As already reported here in brief Elizabeth Edwards, who has published extensively over the last 30 years in the areas of photography, history and visual anthropology, will join De Montfort University (DMU) as the first Director of the Photographic History Research Centre.

Many of Professor Edwards’ edited books and monographs – such as Photography and Anthropology (1992), and Raw Histories (2001) – have become required reading across the subjects of photographic history, art history, history, anthropology and the history of science.

Her recent work includes the book, Photography, Anthropology and History (co-edited with Christopher Morton, 2009) and a forthcoming monograph with Duke University Press on photography and the historical imagination in late-Nineteenth- and early-Twentieth-Century England.

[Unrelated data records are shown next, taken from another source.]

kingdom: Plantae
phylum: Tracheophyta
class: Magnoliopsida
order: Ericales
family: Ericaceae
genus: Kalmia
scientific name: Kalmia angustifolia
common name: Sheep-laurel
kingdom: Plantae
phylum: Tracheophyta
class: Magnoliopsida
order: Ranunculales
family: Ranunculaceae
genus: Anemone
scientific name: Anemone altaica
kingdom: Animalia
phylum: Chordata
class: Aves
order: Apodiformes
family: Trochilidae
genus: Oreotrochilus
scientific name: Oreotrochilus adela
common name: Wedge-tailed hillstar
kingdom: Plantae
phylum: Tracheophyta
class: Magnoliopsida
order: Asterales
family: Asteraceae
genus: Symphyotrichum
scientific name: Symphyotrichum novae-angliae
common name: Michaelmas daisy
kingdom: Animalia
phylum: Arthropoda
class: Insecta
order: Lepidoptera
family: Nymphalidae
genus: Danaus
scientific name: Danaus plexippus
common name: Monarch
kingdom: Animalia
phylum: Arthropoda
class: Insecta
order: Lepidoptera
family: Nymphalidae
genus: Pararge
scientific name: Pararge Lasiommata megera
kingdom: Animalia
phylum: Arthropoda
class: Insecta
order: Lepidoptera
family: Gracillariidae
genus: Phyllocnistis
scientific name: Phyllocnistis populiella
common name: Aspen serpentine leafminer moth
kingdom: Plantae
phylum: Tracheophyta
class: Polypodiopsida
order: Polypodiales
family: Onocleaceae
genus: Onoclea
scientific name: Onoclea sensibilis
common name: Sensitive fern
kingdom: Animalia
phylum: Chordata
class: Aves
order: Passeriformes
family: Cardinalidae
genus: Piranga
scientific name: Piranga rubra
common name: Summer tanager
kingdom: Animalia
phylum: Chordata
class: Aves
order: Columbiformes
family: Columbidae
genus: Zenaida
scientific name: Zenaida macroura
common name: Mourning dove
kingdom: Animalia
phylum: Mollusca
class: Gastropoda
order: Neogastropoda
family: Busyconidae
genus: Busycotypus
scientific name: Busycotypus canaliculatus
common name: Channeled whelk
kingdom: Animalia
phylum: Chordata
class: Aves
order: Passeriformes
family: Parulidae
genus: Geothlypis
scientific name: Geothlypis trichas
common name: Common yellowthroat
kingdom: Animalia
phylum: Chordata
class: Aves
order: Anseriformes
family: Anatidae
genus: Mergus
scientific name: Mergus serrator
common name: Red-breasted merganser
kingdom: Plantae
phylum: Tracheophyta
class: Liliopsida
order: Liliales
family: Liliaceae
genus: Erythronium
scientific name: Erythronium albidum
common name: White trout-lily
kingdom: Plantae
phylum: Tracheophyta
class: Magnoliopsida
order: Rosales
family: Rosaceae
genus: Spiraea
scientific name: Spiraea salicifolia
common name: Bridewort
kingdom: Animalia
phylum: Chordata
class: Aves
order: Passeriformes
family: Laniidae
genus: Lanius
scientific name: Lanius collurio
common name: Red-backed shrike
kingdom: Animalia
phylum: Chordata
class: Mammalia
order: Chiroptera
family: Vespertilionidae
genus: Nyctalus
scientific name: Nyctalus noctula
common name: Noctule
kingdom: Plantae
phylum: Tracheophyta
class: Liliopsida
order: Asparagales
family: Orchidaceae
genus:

She is known equally well for her collaborative efforts to digitise museum collections, most notably through the creation of The Tibet Album, British Photography in Central Tibet 1920-1950.

Professor Edwards succeeds Emeritus Professor Roger Taylor, who retired last session. Professor Taylor’s research in photographic history prepared the formation the centre, as acknowledged in the 2008 Research Assessment Exercise.

Professor Edwards currently leads the HERA-funded project, ‘Photographs, Colonial Legacy and Museums in Contemporary European Culture’ (PhotoCLEC), which transfers to DMU with Professor Edwards. The university is also pleased to welcome Matthew Mead, the Research Fellow associated with this project.

Both Edwards and Mead joined the university on 1 June 2011.